Les Traversées comme fil rouge sensible et politique
Le festival étend également ces Traversées au cinéma, avec la projection du film d’animation Flow, le chat qui n’avait plus peur de l’eau de Gints Zilbalodis. Une œuvre accessible aux plus jeunes, mais dont la portée dépasse largement ce cadre, en explorant, là encore, le rapport à l’eau, à la peur et au dépassement.

Cette ouverture se poursuit avec la venue du réalisateur Jean-Claude Barny, qui présentera son film Fanon et animera une conférence intitulée Cinéma d’ici et d’ailleurs – Sur les Traces de Fanon. À travers son biopic consacré à Frantz Fanon, engagé dans le contexte de la guerre d’Algérie, c’est une autre traversée qui se dessine : celle des idées, des luttes et des temporalités.
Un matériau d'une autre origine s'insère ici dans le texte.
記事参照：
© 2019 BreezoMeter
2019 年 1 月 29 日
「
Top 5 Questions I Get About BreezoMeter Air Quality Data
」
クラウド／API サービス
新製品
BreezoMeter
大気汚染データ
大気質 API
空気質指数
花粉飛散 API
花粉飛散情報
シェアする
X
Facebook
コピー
La pensée de Fanon, profondément ancrée dans les réalités coloniales, continue d’interroger notre présent, inscrivant le festival dans une réflexion qui dépasse le seul champ artistique.

Enfin, cette 20e édition rendra hommage à une figure majeure du théâtre avec l’exposition L’assourdissant murmure des invisibles ignorés, dédiée à Jacques Martial, disparu en août 2025. À travers un « retour en photographies » sur plusieurs créations, dont Le Songe d’une autre nuit (d’après Le Songe d’une nuit d’été de William Shakespeare) ou encore Cahier d’un retour au Pays natal d’Aimé Césaire, l’exposition propose une traversée mémorielle, où se croisent engagement artistique et transmission.

Au fil de ces propositions, Les Tréteaux du Maroni apparaissent comme bien plus qu’un festival : un espace vivant de circulation, où les œuvres, les artistes et les publics se rencontrent et se transforment. À Saint-Laurent-du-Maroni, ville frontière par excellence, cette dynamique trouve un écho particulier. Le fleuve Maroni, tout proche, ligne de séparation autant que voie de passage, incarne à lui seul ces traversées multiples, historiques et contemporaines.

Dans ce territoire chargé d’histoire, notamment celle du Camp de la Transportation, réinvesti aujourd’hui par la création artistique, le festival esquisse une autre géographie et fait émerger, le temps de quatre jours, un monde en mouvement.